TASK DESCRIPTION:
Check each line of the entries for "TRIANGLE" and report the ones that have it.

DATA EXTRACT:
+ + + + +
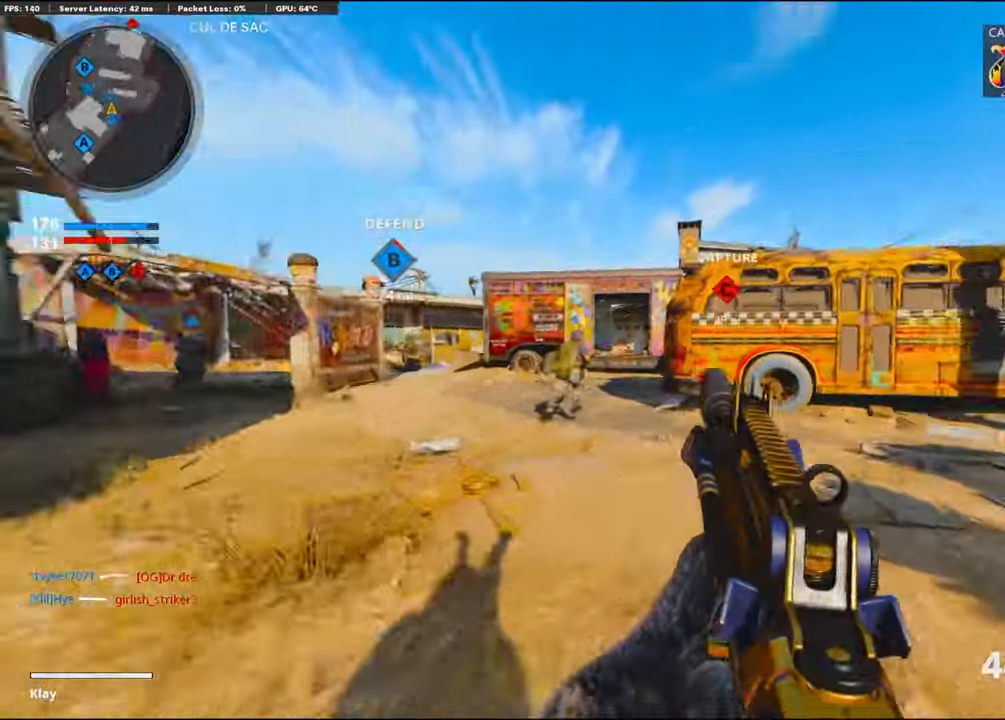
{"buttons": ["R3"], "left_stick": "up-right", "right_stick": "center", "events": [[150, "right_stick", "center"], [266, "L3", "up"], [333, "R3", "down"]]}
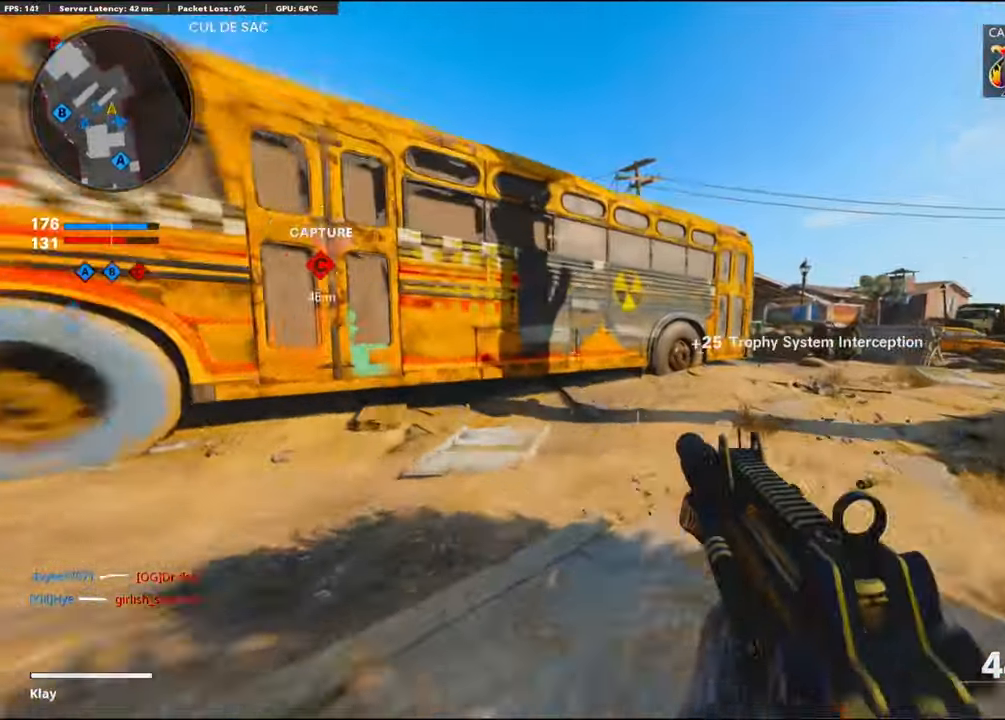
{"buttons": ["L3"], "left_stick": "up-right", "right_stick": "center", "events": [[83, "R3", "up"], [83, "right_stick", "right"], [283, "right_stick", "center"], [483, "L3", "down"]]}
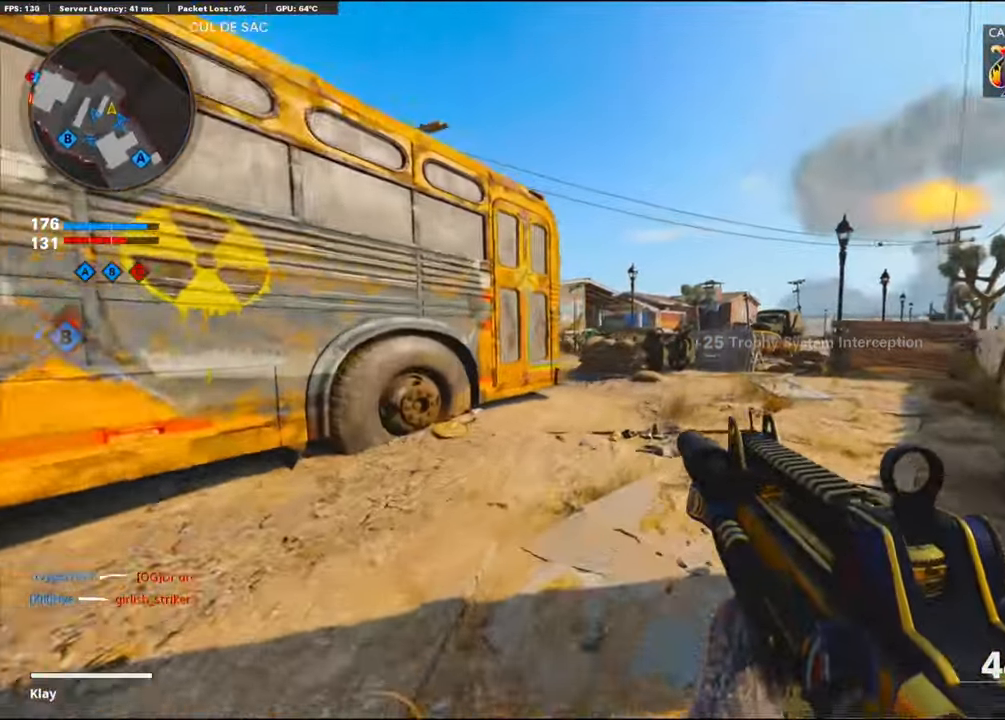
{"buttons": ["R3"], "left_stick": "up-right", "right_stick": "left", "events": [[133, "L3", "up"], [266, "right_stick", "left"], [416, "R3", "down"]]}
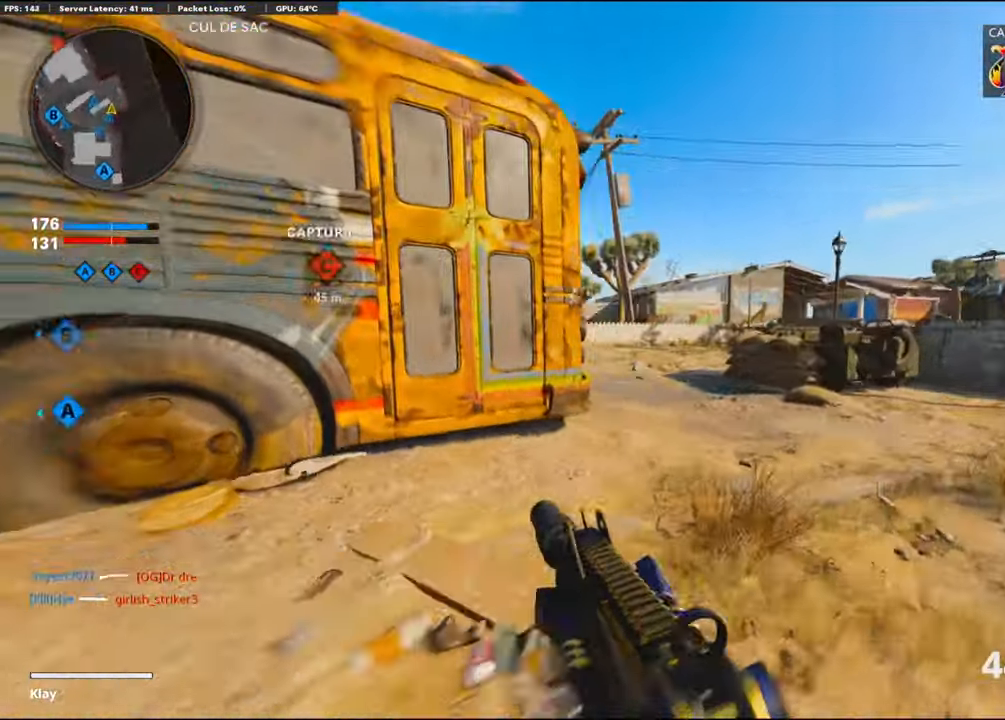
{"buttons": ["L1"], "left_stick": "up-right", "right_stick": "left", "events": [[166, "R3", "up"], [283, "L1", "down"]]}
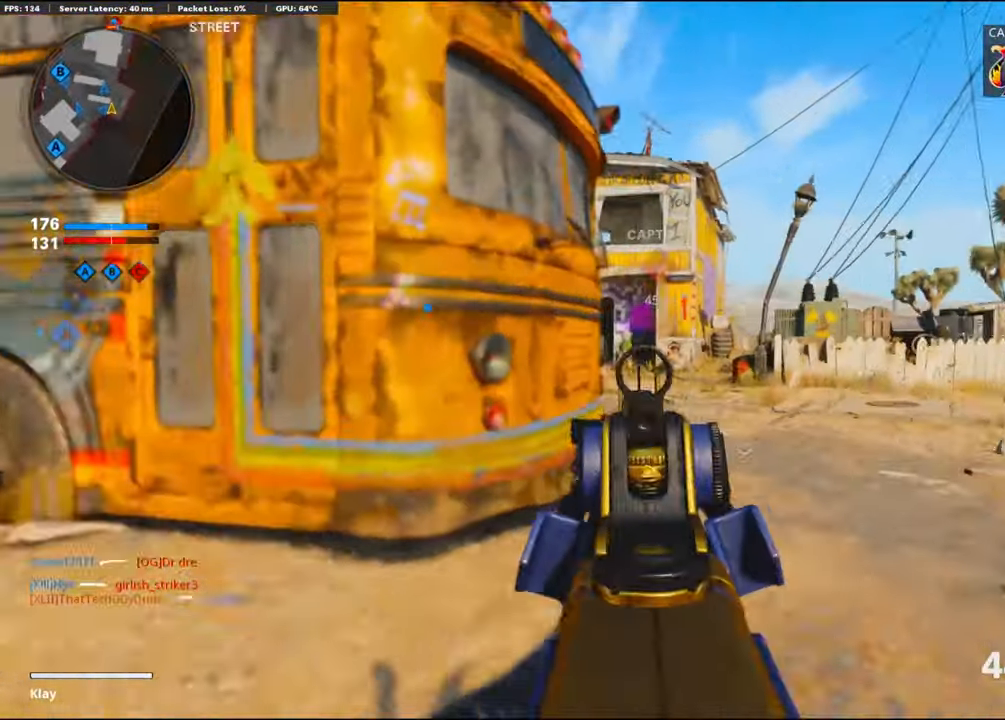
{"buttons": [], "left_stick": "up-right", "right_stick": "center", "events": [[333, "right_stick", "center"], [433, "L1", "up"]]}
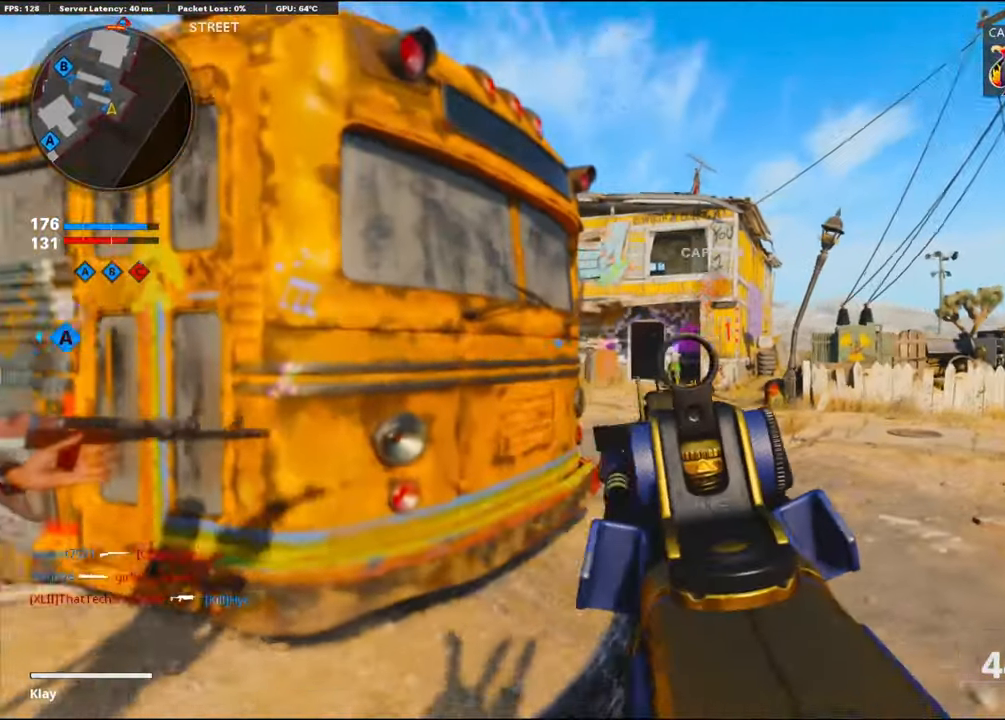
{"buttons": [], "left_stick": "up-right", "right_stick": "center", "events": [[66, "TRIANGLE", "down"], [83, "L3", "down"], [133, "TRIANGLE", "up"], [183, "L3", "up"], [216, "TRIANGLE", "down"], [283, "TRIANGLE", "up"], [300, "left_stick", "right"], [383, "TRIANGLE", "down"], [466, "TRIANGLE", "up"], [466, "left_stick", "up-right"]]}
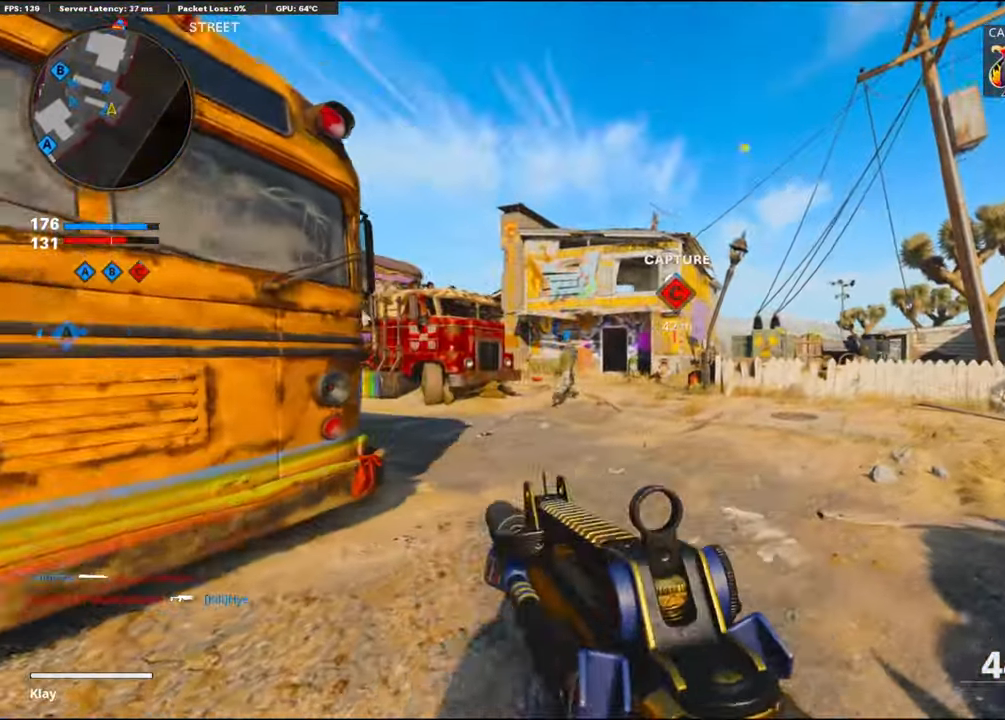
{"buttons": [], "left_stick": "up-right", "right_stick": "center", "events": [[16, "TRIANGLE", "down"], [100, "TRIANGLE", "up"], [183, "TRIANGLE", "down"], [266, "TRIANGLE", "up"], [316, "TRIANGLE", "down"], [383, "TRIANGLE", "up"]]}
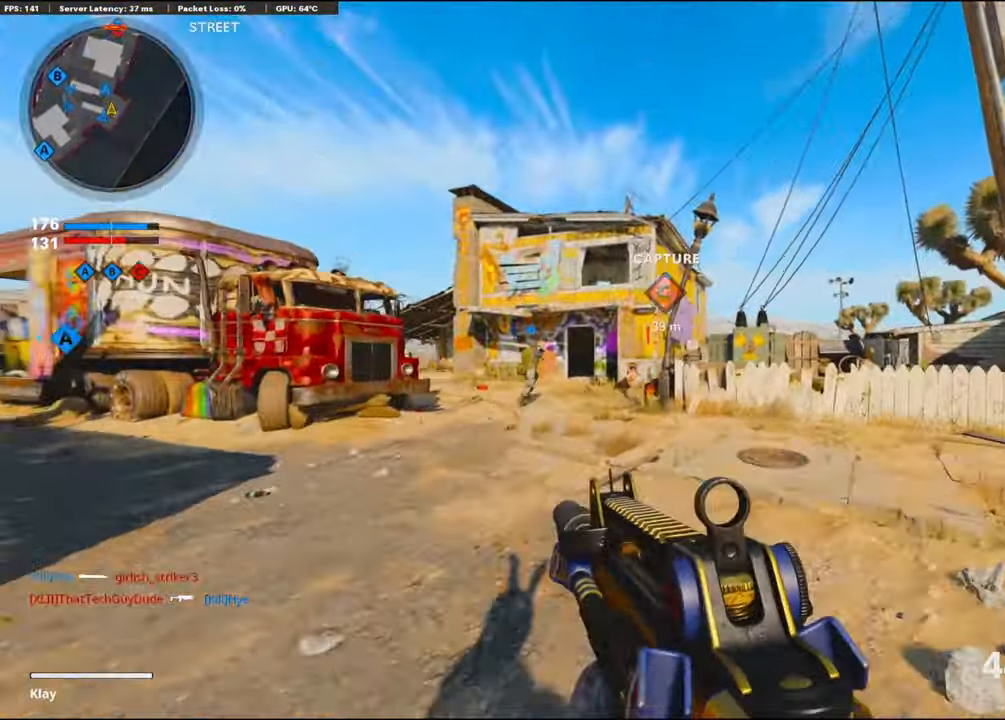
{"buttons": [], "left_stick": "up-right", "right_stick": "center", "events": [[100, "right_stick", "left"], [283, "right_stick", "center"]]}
+ + + + +
TASK RESULT:
{"buttons": [], "left_stick": "up-right", "right_stick": "center", "events": [[66, "TRIANGLE", "down"], [83, "L3", "down"], [133, "TRIANGLE", "up"], [183, "L3", "up"], [216, "TRIANGLE", "down"], [283, "TRIANGLE", "up"], [300, "left_stick", "right"], [383, "TRIANGLE", "down"], [466, "TRIANGLE", "up"], [466, "left_stick", "up-right"]]}
{"buttons": [], "left_stick": "up-right", "right_stick": "center", "events": [[16, "TRIANGLE", "down"], [100, "TRIANGLE", "up"], [183, "TRIANGLE", "down"], [266, "TRIANGLE", "up"], [316, "TRIANGLE", "down"], [383, "TRIANGLE", "up"]]}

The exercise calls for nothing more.